Daarnaast doe je er goed aan om een netwerk uit te bouwen met andere leidinggevenden waarmee je van gedachten kan wisselen. Als startende leidinggevende is het bijvoorbeeld geruststellend om vast te stellen dat je jouw worsteling ook ziet opduiken bij doorgewinterde collega’s.
Zeker in de sector van het sociaal-cultureel werk is het erg belangrijk om te kunnen terugvallen op een ondersteunend bestuur. De voorzitter van je raad van bestuur zou je coach kunnen zijn. Lukt dat niet? Vraag dan aan het bestuur om iemand als klankbord of ondersteuner aan te stellen. Uiteraard is dat iemand met de nodige vaardigheden en die je vertrouwt.
Voelt het veiliger om die steun extern te zoeken? Zoek die dan.

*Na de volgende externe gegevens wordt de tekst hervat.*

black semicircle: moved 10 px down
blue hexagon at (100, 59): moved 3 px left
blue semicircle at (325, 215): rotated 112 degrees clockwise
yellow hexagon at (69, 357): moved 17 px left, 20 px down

Het wegvallen of wegkwijnen van een leidinggevende kost de organisatie en alle betrokkenen veel meer dan die oplossing.
Leidinggeven is een ambacht
Beschouw leidinggeven als een ambacht. Je bent nooit klaar met leren en de perfectie bestaat niet. Geef jezelf dus de tijd en de kans om te leren, ontleren, vallen, opstaan, … kortom om te groeien als mens en leidinggevende.
Zelfkennis zal daarin een belangrijke factor zijn. Behandel je lichaam en geest met respect!